Stored data entries:
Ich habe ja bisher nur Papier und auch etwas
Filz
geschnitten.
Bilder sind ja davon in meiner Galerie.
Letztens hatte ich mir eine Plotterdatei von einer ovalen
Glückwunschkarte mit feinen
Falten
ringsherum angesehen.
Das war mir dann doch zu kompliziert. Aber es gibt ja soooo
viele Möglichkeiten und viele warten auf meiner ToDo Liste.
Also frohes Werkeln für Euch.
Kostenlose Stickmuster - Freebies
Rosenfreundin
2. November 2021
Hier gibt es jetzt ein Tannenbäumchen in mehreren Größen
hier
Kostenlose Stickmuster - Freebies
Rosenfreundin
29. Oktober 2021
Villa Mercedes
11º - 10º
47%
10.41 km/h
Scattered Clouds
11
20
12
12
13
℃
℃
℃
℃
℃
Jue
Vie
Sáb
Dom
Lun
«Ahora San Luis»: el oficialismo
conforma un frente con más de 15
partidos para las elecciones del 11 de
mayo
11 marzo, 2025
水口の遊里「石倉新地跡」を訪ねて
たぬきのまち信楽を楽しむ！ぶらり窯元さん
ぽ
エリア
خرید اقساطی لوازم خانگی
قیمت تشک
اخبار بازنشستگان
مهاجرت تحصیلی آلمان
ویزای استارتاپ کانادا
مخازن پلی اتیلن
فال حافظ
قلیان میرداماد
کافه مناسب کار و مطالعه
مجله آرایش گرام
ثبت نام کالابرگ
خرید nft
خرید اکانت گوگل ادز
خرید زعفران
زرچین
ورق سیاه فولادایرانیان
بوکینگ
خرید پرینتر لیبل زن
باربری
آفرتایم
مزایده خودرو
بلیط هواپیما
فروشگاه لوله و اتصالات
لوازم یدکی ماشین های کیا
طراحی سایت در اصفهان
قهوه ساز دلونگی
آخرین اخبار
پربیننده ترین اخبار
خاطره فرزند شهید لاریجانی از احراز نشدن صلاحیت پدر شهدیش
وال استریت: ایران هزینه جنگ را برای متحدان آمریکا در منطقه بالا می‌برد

--

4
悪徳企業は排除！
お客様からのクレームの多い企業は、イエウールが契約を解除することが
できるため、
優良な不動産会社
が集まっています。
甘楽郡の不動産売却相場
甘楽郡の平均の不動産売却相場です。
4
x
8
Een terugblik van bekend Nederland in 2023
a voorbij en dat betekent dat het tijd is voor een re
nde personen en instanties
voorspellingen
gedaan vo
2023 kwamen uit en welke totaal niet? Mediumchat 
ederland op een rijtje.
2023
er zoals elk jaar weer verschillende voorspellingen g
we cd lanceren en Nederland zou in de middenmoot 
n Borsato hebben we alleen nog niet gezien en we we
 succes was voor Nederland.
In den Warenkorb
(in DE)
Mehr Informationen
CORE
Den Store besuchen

...

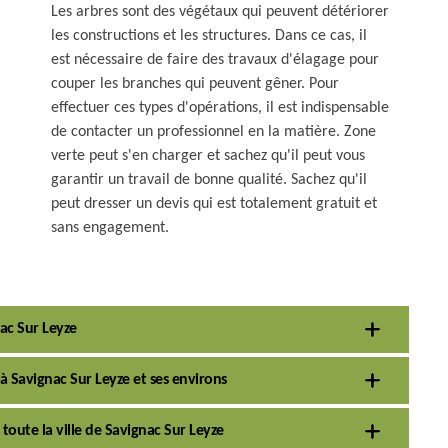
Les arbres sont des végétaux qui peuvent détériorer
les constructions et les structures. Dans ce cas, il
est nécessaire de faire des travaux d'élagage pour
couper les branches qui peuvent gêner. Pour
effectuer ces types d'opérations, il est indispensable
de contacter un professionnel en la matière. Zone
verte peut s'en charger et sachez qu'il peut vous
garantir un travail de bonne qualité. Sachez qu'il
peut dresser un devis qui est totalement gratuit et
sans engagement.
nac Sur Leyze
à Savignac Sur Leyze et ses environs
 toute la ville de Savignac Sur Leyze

→ GOAL OF THE EXERCISE: Write out everything from the line containing "Les arbres sont" down to the line containing "verte peut s'en", replacing "professionnel" with "spécialiste" and leaving all else unchanged.

→ ANSWER TO THIS TASK:
Les arbres sont des végétaux qui peuvent détériorer
les constructions et les structures. Dans ce cas, il
est nécessaire de faire des travaux d'élagage pour
couper les branches qui peuvent gêner. Pour
effectuer ces types d'opérations, il est indispensable
de contacter un spécialiste en la matière. Zone
verte peut s'en charger et sachez qu'il peut vous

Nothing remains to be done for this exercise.